Just before I leave, I ask Pardo a final question - isn't there a sense that Blizzard, despite the success of its RTS games, is really now the house that WOW built? Doesn't the MMO rather overshadow a project like StarCraft II at the company?
On the contrary, apparently. "One of the reasons why I think we're a little bit different to a lot of developers out there is that we are across different genres, and we're able to have excellence in all of them," Pardo says. "I think one of the things that's great about that is that it gives us a really creative culture and it allows us to say to people who get tired of working on, say, RTS games, that we have other opportunities available to them."
He goes on to describe how StarCraft's designers were pulled into the WOW team to help with building the map editor and working out the class balance - something which did, admittedly, delay StarCraft II significantly - and how the Diablo III team invites WOW's designers to meetings to discuss monster encounters. "There's a lot of cultural sharing of knowledge," he explains.

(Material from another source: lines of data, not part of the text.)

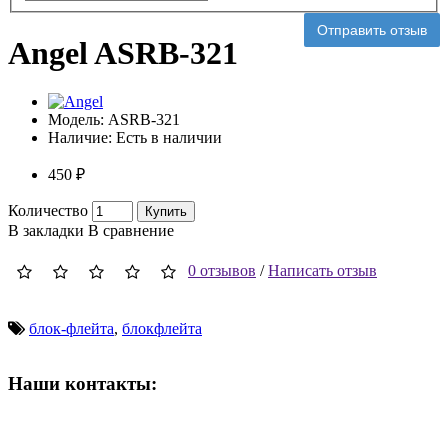
Отправить отзыв
Angel ASRB-321
Модель:
ASRB-321
Наличие:
Есть в наличии
450 ₽
Количество
Купить
В закладки
В сравнение
0 отзывов
/
Написать отзыв
блок-флейта
,
блокфлейта
Наши контакты:
ВРЕМЯ РАБОТЫ МАГАЗИНА: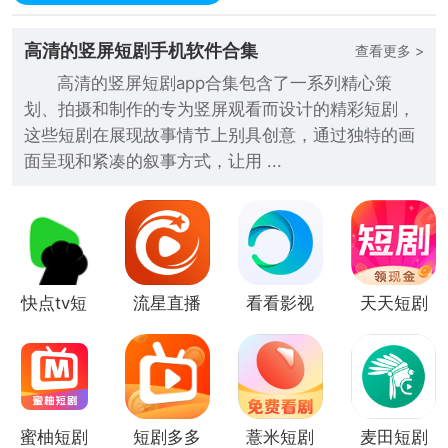
高清的竖屏短剧手机软件合集
查看更多 >
高清的竖屏短剧app合集包含了一系列精心策
划、拍摄和制作的专为竖屏观看而设计的精彩短剧，
这些短剧在展现故事情节上别具创意，通过独特的画
面呈现和紧凑的叙事方式，让用 ...
快点tv短
流星直播
看看影视
天天短剧
剧
（海量短
(全网短
剧）
剧免费)
蜜柚短剧
短剧多多
薏米短剧
麦田短剧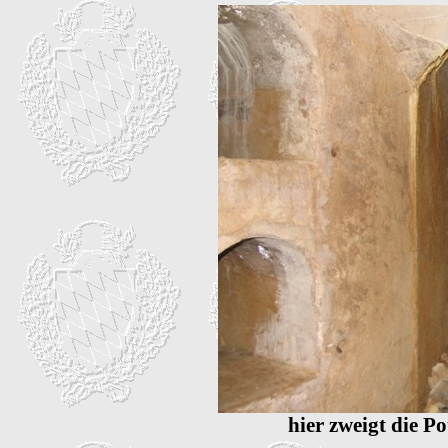
hier zweigt die 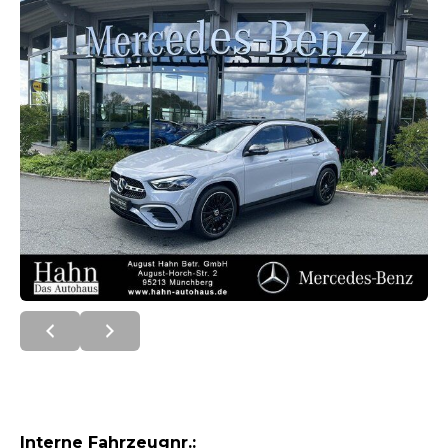
Interne Fahrzeugnr.:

"We keep high-level talent, and we have talent within the company that gets to contribute to different projects outside of their genre. It makes the company better and it makes the games better."
While expectations are running incredibly high for everything that Blizzard does these days - would any other game developer have faced the bizarre outcry over Diablo III's colour palette, for example? - the pressure doesn't show in the company's headquarters. Pardo himself knows plenty about handling pressure.
"StarCraft II has huge expectations, WOW had huge expectations, Diablo II did, Warcraft III... We have a pretty big track record now that we want to live up to, so we just have to keep on trying to top ourselves and doing the best we can - and not being scared to do it." With Diablo III and StarCraft II both on the horizon, gamers around the world will be hoping that Blizzard's nerve holds for a while longer.